Yıllarca bir çok tartışmaya konu olan çikolatanın yararları artık bilim adamları tarafından birer birer kanıtlanıyor.
- Çikolata ve Akne: Geçtiğimiz yirmi yılda yapılan araştırmalar ortaya koymuştur ki çikolata ne akneye yol açar ne de mevcut akneyi azdırır.
- Çikolata ve Kafein Normal miktarlarda çikolata yiyen insanlarda yapılan kafein ölçümleri bu insanlardaki kafein oranının kafeinsiz kahve içen kişilerdeki kadar olduğunu ortaya koymuştur.
- Çikolata ve Diş Hastalıkları İçinde mayalanabilir karbonhidratlar bulunan besinlerin diş çürümelerine neden olduğu bilinen bir gerçektir. Çikolatada da mayalanabilir karbonhidratlar mevcuttur ama yapılan araştırmalar çikolatanın çürüyen dişlerden sanıldığı kadar sorumlu tutulamayacağını ortaya koymuştur.
- Çikolata ve Kilo Problemi Sanıldığının aksine kilolu insanlar fazla yemekten -özellikle de tatlı yemekten- değil hareketsizlikten dolayı kilo alırlar. Bir kalıp çikolatadaki kalori (Kcal) miktarı aslında sadece 210'dur.

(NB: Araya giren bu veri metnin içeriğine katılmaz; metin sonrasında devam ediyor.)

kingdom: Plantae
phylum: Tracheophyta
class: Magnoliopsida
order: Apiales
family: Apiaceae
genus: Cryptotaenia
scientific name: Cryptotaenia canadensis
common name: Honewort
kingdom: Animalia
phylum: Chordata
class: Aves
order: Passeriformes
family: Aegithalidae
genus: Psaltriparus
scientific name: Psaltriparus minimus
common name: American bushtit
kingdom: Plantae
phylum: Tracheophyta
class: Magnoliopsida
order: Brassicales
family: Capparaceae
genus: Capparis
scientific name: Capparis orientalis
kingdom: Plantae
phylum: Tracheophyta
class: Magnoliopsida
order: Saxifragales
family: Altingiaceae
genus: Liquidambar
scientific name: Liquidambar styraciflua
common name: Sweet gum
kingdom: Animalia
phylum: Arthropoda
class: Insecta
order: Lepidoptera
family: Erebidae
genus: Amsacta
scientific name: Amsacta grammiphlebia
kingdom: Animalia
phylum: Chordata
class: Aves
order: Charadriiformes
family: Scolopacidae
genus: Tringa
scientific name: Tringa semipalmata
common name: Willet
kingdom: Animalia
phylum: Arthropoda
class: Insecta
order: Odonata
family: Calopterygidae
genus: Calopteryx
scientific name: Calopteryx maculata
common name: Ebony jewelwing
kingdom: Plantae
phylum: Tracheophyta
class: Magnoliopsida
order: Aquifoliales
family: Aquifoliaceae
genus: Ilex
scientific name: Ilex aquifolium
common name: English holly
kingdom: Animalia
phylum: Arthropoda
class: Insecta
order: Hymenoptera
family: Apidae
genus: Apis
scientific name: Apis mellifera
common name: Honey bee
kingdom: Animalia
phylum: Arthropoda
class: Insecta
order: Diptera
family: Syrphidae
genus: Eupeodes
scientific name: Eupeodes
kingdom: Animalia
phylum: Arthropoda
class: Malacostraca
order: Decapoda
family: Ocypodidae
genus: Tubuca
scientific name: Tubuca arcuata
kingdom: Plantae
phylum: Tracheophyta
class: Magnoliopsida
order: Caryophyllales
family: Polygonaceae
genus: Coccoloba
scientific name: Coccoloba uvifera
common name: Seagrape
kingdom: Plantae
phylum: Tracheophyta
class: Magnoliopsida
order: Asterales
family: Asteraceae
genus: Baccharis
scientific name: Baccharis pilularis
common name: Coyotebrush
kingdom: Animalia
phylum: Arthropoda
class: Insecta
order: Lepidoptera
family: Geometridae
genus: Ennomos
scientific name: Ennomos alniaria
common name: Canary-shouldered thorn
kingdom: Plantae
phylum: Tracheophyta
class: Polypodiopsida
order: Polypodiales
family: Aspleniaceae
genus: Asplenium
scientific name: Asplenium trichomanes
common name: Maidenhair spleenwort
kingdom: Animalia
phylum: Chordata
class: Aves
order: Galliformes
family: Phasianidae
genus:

Bu da, çikolatanın düşük kalorili diyetlerle çelişmeyen bir besin olduğunu ortaya koyar.
- Çikolata, Kakao ve Kolestrol Araştırmalar, kakao yağının kandaki "mevcut" kolestrol düzeyinin yükselmesine neden olmadığı ispatlamıştır. Bunun da nedeni içerdiği yüksek stearik asit (içyağı asidi) içeriğidir. Kolesterol'ün hayvan hücresinde bulunan bir madde olduğundan habersiz birçok insanın bizzat çukulatanın kolesterol ihtiva ettiğini düşünmesi ise bu konudaki en yaygın yanlış bilgilerden biridir.
- Öksürüğe Karşı Çikolata 23 Kasım 2004 İngiltere'deki Imperial College'e mensup bilim adamları, çikolatadaki theobromine adlı maddenin uzun süre iyileşmeyen öksürük vakalarına iyi geldiğini öne sürdü.
- Sıkı bir zeka için sütlü çikolata: Zeka düzeyinizi artırmak istiyorsanız sütlü çikolatadan vazgeçmeyin. ABD'deki Wheeling Jesuit Üniversitesi'nde yapılan bir çalışmaya göre, çikolatanın içinde bulunan bazı maddeler beyni uyarıcı etkiye sahiptir.
- Siyah çikolata damarlar için faydalı: İsviçreli bilim adamlarının yaptığı araştırma, siyah çikolatanın damarlar için faydalı olduğunu ortaya koydu. Beyaz çikolata yiyenlerin damarlarında, pıhtı oluşumunda ve kandaki antioksidan oranında hiçbir değişikliğe rastlanmazken, aynı marka siyah çikolata yiyenlerin kan dolaşımının, çikolatayı yedikten 2 saat sonra daha iyi olduğu, bu olumlu etkinin 8 saat devam ettiği ve kandaki mevcut antioksidan oranının arttığı gözlendi.